On Thu, Sep 9, 2010 at 9:33 AM,  <[email protected]> wrote:
When it plays a random move many moves are pruned and a new random
move is generated until an acceptable move is found.

Funny, that is roughly the strategy I used 3 years ago in the first
version of Steenvreter (which then won the Olympiad). At some point I
made it more like the Mogo playouts, because that was faster and at
the time seemed to perform a bit better. Nevertheless, Steenvreter's
current performance is still quite similar on the low end (also
breaking even with gnugo on 9x9 at about 100 playouts), though I think
I get most of that from good priors in the tree. Maybe I should dust
off my old policy some time...

I am also using the playout policy as priors in the tree. This means every change I do to the playouts also affect tree priors. As you say this is also very important. Playouts can be noisy but tree priors also is an absolute necessity for effective selective search.
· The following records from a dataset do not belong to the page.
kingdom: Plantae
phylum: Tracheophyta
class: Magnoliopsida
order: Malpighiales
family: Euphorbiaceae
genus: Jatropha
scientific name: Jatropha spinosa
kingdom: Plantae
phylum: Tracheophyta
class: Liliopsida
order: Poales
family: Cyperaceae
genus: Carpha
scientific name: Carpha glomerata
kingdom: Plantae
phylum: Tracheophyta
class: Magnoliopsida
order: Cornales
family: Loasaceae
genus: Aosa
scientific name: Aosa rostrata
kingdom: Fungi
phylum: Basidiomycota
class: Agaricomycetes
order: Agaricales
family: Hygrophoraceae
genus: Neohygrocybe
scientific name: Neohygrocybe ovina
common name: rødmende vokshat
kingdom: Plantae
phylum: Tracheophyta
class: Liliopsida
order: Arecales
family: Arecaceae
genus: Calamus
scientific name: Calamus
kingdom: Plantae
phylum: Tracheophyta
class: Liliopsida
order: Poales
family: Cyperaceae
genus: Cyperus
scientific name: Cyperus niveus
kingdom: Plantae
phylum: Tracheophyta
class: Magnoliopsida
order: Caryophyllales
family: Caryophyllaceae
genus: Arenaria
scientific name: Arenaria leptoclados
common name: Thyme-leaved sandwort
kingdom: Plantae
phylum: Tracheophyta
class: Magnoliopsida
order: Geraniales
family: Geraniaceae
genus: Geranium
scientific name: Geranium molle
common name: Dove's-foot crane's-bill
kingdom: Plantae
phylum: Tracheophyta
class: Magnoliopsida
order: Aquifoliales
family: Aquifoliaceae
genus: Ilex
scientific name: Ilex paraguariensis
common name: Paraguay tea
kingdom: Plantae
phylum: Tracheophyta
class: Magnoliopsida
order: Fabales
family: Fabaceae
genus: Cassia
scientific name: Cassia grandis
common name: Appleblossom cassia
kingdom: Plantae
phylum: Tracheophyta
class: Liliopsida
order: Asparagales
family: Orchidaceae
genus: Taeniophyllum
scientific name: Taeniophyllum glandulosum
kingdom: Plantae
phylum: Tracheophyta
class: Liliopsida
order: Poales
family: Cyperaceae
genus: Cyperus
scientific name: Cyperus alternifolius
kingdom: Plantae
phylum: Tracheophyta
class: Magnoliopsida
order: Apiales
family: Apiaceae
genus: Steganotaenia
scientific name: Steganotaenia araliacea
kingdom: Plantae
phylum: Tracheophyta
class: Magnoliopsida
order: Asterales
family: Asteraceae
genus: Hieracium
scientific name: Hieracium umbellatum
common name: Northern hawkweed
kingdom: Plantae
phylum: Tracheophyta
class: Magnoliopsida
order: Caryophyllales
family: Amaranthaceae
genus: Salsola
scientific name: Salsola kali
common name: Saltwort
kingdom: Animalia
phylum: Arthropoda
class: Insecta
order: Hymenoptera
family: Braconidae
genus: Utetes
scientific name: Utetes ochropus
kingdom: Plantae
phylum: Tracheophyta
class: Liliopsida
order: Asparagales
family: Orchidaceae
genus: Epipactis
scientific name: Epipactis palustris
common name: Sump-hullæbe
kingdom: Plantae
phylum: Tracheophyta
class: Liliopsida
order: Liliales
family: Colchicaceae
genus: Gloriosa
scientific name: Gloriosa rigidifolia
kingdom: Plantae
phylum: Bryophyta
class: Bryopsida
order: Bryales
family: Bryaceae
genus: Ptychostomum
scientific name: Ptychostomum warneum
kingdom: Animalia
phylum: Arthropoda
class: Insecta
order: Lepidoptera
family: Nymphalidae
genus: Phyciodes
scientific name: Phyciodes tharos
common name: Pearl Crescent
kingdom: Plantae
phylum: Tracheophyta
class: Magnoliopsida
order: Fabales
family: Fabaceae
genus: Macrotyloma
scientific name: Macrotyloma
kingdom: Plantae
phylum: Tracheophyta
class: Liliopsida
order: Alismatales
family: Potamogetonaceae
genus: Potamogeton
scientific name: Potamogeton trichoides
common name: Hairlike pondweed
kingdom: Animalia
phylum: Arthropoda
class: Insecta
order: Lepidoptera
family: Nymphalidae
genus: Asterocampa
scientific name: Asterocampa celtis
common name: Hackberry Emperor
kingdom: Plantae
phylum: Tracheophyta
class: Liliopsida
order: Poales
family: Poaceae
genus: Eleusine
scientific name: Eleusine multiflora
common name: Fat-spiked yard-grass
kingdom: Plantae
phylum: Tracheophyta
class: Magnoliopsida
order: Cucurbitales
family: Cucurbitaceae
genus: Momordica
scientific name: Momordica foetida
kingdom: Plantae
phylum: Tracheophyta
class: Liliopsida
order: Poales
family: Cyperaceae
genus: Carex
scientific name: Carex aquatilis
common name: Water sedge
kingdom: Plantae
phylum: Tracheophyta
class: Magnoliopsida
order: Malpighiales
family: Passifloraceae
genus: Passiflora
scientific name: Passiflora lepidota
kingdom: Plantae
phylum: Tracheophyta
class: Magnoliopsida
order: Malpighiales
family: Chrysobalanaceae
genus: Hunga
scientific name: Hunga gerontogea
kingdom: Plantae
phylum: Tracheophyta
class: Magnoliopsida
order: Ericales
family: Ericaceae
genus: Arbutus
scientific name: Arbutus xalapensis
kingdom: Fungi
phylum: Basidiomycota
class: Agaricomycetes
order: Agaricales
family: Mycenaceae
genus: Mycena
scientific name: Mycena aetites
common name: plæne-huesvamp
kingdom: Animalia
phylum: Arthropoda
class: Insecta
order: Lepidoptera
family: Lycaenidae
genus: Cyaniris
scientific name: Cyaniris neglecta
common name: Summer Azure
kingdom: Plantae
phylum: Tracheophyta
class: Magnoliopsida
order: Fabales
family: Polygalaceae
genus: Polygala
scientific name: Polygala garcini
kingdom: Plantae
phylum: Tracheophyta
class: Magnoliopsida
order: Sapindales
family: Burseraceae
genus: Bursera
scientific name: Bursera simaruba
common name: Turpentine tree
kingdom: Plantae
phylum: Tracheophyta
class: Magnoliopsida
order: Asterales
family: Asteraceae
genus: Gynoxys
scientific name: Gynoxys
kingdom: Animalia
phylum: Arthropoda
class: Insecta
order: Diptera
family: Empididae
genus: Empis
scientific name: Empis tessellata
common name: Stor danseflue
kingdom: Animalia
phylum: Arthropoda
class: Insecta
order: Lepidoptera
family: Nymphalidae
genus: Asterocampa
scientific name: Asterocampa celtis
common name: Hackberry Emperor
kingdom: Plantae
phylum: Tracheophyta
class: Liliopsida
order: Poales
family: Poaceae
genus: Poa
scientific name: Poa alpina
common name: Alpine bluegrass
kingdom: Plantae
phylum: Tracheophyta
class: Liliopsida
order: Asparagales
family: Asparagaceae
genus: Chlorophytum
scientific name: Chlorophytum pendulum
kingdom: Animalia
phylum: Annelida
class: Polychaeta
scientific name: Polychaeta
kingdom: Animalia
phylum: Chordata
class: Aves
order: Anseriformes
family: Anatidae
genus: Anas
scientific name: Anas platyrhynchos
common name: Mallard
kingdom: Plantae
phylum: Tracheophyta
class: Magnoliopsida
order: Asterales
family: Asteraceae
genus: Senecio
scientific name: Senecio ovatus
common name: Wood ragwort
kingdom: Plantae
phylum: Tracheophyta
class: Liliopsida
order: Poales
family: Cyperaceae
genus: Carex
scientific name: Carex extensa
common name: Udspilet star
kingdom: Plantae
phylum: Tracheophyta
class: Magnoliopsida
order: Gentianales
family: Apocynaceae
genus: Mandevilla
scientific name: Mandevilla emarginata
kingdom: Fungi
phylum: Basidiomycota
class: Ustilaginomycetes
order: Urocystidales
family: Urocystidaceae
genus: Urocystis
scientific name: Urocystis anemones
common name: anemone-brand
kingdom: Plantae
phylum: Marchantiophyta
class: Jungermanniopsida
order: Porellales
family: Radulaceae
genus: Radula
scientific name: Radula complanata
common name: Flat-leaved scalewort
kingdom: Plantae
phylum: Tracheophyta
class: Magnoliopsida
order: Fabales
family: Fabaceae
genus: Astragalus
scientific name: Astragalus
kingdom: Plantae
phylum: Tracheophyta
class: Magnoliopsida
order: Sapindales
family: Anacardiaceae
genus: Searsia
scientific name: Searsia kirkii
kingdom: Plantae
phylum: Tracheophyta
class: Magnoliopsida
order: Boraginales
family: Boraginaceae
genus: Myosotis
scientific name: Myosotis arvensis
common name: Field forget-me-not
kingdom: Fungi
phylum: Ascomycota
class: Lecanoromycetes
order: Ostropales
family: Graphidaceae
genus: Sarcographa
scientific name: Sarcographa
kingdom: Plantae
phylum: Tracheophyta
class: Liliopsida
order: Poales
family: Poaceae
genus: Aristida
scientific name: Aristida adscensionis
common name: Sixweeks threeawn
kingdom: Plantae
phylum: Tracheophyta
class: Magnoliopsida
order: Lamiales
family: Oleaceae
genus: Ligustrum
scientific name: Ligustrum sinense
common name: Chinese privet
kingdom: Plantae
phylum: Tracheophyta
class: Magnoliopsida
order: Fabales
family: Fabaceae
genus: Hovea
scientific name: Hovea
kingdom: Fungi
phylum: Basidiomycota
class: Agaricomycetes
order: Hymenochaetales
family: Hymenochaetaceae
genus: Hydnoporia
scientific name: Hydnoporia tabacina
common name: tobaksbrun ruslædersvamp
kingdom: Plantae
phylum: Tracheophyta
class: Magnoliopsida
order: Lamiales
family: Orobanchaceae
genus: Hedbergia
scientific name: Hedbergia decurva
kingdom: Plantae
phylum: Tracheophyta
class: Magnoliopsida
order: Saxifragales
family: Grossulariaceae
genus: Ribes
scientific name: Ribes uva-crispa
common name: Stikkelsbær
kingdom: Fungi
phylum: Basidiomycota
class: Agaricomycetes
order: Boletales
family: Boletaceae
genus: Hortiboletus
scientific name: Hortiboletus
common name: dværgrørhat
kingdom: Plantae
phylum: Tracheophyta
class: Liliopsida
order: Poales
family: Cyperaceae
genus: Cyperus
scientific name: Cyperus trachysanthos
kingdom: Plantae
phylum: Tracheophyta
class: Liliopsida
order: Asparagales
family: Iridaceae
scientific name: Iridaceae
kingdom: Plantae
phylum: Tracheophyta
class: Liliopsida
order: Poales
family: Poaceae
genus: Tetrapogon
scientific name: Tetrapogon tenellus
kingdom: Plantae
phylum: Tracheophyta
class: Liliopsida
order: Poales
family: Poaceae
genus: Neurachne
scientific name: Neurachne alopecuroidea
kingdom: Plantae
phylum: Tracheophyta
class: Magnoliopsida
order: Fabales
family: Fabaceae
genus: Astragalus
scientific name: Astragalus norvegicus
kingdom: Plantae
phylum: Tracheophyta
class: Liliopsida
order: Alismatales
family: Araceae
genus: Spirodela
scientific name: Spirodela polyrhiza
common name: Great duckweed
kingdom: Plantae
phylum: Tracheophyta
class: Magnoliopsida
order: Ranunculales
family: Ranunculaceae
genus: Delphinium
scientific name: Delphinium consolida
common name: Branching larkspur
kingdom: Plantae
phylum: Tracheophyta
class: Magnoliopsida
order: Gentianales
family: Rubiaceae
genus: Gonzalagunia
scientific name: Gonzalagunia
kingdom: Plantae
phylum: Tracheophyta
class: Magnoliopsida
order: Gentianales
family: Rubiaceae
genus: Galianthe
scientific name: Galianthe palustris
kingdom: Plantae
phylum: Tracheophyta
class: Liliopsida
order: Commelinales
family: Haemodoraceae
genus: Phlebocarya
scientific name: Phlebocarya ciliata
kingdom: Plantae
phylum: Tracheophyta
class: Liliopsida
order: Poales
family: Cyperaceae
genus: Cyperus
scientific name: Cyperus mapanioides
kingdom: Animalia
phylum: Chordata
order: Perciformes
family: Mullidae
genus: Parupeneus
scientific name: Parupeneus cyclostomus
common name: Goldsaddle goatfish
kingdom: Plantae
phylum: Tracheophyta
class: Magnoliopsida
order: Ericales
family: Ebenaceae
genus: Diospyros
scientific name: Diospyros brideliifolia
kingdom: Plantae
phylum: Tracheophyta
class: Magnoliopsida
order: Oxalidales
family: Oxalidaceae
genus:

Another thing one can do rather than simply prune moves is to propose an alternative local move that dominates the pruned move. I do this in Valkyria too. This way one gets better moves without repeating the Get Random Move/Check For Pruning cycle, and also forces the programmer to make sure the pruned move is really bad.

Some pruning is essential. If one want the playouts to handle seki some checks must be done. If one solves seki in the tree then full board search will be inefficient everytime a seki is present on the board. it might work well for 9x9 but not for 19x19 where many tactical situations may be present that has to be independently handled in the playouts.